Observation: I saw a 2 foot tall, odd looking man in a green suit and with a green derby run across my lawn.
Claim: Leprechauns comprise an entire civilization living under the ground, hidden from us all.
Claims are CLEARLY delineated in a patent application and in most of disciplined science – and are not simply observations. Everything aside from a claim is an observation, fact or an enabling disclosure. In other words, a patent examiner or lab superintendent is determining the validity of the claims made in the patent filing and not deciding whether or not to approve disclosures. In true science, claims are not the same thing as observations.
SSkeptics Conduct Knowledge Filtering through Equivocation with Observations and Claims
SSkpetics eschew disciplines such as those that are applied in the patent prosecution process, as these disciplines hold THEM accountable. Blurring the difference between what constitutes a claim and what constitutes an observation is a common tactic of deceit on their part. In this way SSkeptics can categorize even reported observations as requiring extraordinary evidence (which they know cannot possibly be provided on demand). This is a method of Knowledge Filtering and is Deskeption.

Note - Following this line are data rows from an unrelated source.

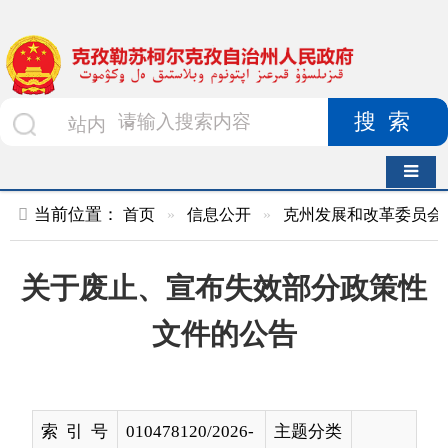
搜索
导航切换
当前位置：
首页
»
信息公开
»
克州发展和改革委员会
»
文件
»
关于废止、宣布失效部分政策性
文件的公告
索 引 号
010478120/2026-
主题分类
00035
名 称
关于废止、宣布失效部分政策性文件
的公告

Observations are NOT Claims
SSkeptics fail to distinguish when their grand dismissive conclusions are themselves, extraordinary claims – which require extraordinary evidence
Critics who assert negative claims, but who mistakenly call themselves ‘skeptics,’ often act as though they have no burden of proof placed on them at all. A result of this is that many critics seem to feel it is only necessary to present a case for their counter-claims based upon plausibility rather than empirical evidence.” – Marcello Truzzi (Founding Co-chairman of CSICOP (Claims of the Paranormal))
Perhaps Carl Sagan was less of a SSketpic, than control freaks think him to have been. Maybe he was leaving a hint which has completely escaped SSkeptics all these years.